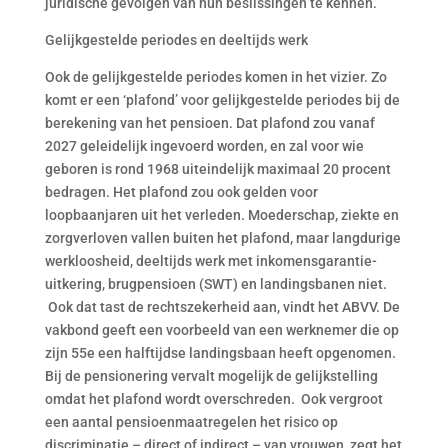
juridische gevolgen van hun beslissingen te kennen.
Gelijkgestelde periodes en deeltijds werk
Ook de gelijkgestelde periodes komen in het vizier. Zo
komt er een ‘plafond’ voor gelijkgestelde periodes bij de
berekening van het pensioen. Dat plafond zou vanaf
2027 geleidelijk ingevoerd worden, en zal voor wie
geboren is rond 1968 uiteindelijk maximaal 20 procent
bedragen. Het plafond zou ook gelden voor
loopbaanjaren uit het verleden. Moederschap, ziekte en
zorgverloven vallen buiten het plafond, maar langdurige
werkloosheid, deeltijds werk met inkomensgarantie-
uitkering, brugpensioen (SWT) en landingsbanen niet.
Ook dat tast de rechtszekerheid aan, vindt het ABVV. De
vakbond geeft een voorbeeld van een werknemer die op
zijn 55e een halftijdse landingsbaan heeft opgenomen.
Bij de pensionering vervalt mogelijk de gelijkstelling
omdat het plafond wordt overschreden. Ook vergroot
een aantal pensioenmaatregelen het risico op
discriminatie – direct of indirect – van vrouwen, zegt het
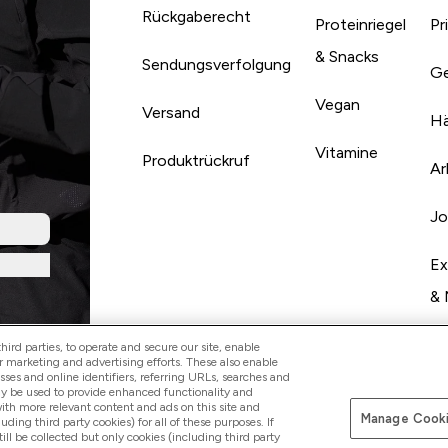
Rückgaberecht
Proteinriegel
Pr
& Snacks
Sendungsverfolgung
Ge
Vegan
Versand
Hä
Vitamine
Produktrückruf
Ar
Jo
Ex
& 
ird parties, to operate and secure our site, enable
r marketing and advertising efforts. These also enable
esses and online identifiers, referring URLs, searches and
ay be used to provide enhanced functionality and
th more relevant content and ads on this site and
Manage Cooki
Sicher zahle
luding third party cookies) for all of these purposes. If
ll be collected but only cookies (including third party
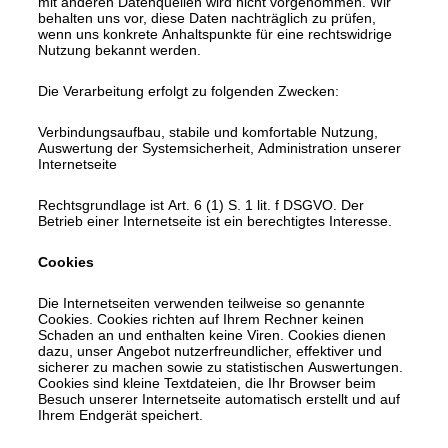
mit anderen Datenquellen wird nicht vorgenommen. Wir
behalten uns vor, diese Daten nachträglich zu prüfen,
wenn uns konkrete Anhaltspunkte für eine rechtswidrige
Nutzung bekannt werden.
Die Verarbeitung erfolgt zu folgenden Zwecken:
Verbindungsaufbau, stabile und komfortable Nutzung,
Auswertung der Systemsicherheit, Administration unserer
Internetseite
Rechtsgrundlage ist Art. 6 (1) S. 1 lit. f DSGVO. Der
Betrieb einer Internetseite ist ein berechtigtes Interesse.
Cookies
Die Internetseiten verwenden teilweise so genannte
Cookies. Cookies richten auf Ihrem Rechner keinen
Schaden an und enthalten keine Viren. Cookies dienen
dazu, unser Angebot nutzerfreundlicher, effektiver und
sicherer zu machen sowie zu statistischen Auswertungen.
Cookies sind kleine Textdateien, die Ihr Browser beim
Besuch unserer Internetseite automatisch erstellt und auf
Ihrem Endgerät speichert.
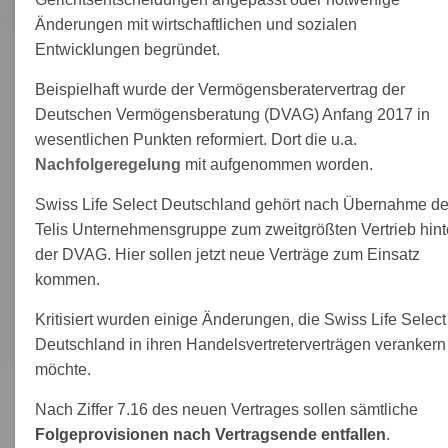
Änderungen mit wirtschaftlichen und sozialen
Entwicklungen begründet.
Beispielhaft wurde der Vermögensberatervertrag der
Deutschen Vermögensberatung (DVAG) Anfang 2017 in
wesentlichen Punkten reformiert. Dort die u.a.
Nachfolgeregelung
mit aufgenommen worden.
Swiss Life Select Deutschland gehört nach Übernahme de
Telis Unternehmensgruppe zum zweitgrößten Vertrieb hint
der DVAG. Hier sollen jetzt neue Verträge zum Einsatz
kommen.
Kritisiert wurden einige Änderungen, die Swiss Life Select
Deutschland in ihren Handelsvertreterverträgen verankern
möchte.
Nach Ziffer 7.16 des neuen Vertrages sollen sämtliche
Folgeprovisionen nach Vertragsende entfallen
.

_ _ _ _ _ _ _

▶ REQUIREMENT
Write out the listing above exactly, images omitted.

▶ YOUR RESPONSE
juridische gevolgen van hun beslissingen te kennen.
Gelijkgestelde periodes en deeltijds werk
Ook de gelijkgestelde periodes komen in het vizier. Zo
komt er een ‘plafond’ voor gelijkgestelde periodes bij de
berekening van het pensioen. Dat plafond zou vanaf
2027 geleidelijk ingevoerd worden, en zal voor wie
geboren is rond 1968 uiteindelijk maximaal 20 procent
bedragen. Het plafond zou ook gelden voor
loopbaanjaren uit het verleden. Moederschap, ziekte en
zorgverloven vallen buiten het plafond, maar langdurige
werkloosheid, deeltijds werk met inkomensgarantie-
uitkering, brugpensioen (SWT) en landingsbanen niet.
Ook dat tast de rechtszekerheid aan, vindt het ABVV. De
vakbond geeft een voorbeeld van een werknemer die op
zijn 55e een halftijdse landingsbaan heeft opgenomen.
Bij de pensionering vervalt mogelijk de gelijkstelling
omdat het plafond wordt overschreden. Ook vergroot
een aantal pensioenmaatregelen het risico op
discriminatie – direct of indirect – van vrouwen, zegt het
Rückgaberecht
Proteinriegel
Pr
& Snacks
Sendungsverfolgung
Ge
Vegan
Versand
Hä
Vitamine
Produktrückruf
Ar
Jo
Ex
& 
ird parties, to operate and secure our site, enable
r marketing and advertising efforts. These also enable
esses and online identifiers, referring URLs, searches and
ay be used to provide enhanced functionality and
th more relevant content and ads on this site and
Manage Cooki
Sicher zahle
luding third party cookies) for all of these purposes. If
ll be collected but only cookies (including third party
mit anderen Datenquellen wird nicht vorgenommen. Wir
behalten uns vor, diese Daten nachträglich zu prüfen,
wenn uns konkrete Anhaltspunkte für eine rechtswidrige
Nutzung bekannt werden.
Die Verarbeitung erfolgt zu folgenden Zwecken:
Verbindungsaufbau, stabile und komfortable Nutzung,
Auswertung der Systemsicherheit, Administration unserer
Internetseite
Rechtsgrundlage ist Art. 6 (1) S. 1 lit. f DSGVO. Der
Betrieb einer Internetseite ist ein berechtigtes Interesse.
Cookies
Die Internetseiten verwenden teilweise so genannte
Cookies. Cookies richten auf Ihrem Rechner keinen
Schaden an und enthalten keine Viren. Cookies dienen
dazu, unser Angebot nutzerfreundlicher, effektiver und
sicherer zu machen sowie zu statistischen Auswertungen.
Cookies sind kleine Textdateien, die Ihr Browser beim
Besuch unserer Internetseite automatisch erstellt und auf
Ihrem Endgerät speichert.
Änderungen mit wirtschaftlichen und sozialen
Entwicklungen begründet.
Beispielhaft wurde der Vermögensberatervertrag der
Deutschen Vermögensberatung (DVAG) Anfang 2017 in
wesentlichen Punkten reformiert. Dort die u.a.
Nachfolgeregelung
mit aufgenommen worden.
Swiss Life Select Deutschland gehört nach Übernahme de
Telis Unternehmensgruppe zum zweitgrößten Vertrieb hint
der DVAG. Hier sollen jetzt neue Verträge zum Einsatz
kommen.
Kritisiert wurden einige Änderungen, die Swiss Life Select
Deutschland in ihren Handelsvertreterverträgen verankern
möchte.
Nach Ziffer 7.16 des neuen Vertrages sollen sämtliche
Folgeprovisionen nach Vertragsende entfallen
.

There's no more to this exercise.